7. Secure Deeper Pan-European Health Cooperation

From the ashes of the devastation caused by the so-called ‘Spanish Flu’ of 1918 emerged the Health Organisation branch of the League of Nations. This was the predecessor entity to what was to eventually become the World Health Organization in 1948. Cataclysmic global events can help to alert political leaders to the value of deepening mechanisms for international cooperation. Our Network urges European leaders to seize the moment, learn lessons promptly and ensure our structures for collaborating across borders on healthcare are strengthened in the aftermath of the crisis.

Recommendations

We support proposals for a European Health Union42.

In addition to the recommendations above concerning the expanded role of the European Centre for Disease Prevention and Control, the role of the European Medicines Agency in helping address crisis scenarios such as pandemics should be further recognised. Its role in proactively publishing clinical data for COVID-19 medicines has been an important element of that agency’s response and should be embedded more widely as an approach to both transparency and enhancing therapeutic development.
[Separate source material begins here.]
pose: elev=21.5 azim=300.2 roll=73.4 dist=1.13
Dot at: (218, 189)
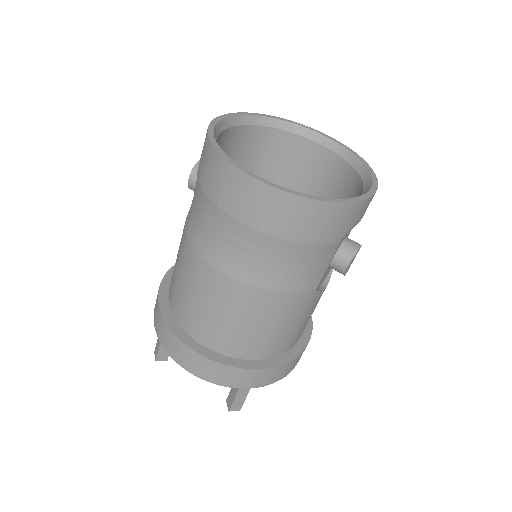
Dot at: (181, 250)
The EMA should also be provided with a stronger mandate to help countries manage pan-national cases of medicines shortages, including in respect to centralising and publishing information on pan-European shortages.

The core role of the EU in helping Member States to combat common health challenges, such as infectious disease and non-communicable disease, should be elevated, and more clearly expressed.

This should be foremost in mind at the next opportunity for EU Treaty change. Following COVID-19, the phrase “health is not a legal competence of the EU” should be definitively abandoned.

We request all national governments engage seriously and thoughtfully on enhancing international health cooperation, including, but certainly not limited to, the role, remit, powers, governance and functioning of the World Health Organization. This includes the WHO’s International Agency for Research on Cancer (IARC) and other affiliated agencies of the WHO. 2021 should be a year in which new robust long-term foundations of health cooperation for the post COVID-19 future are created.

An immediate means of exhibiting to the public that, post-COVID-19, the international community is more serious than ever on global health cooperation would be to rapidly implement the recently agreed Global Strategy for the Elimination of Cervical Cancer43.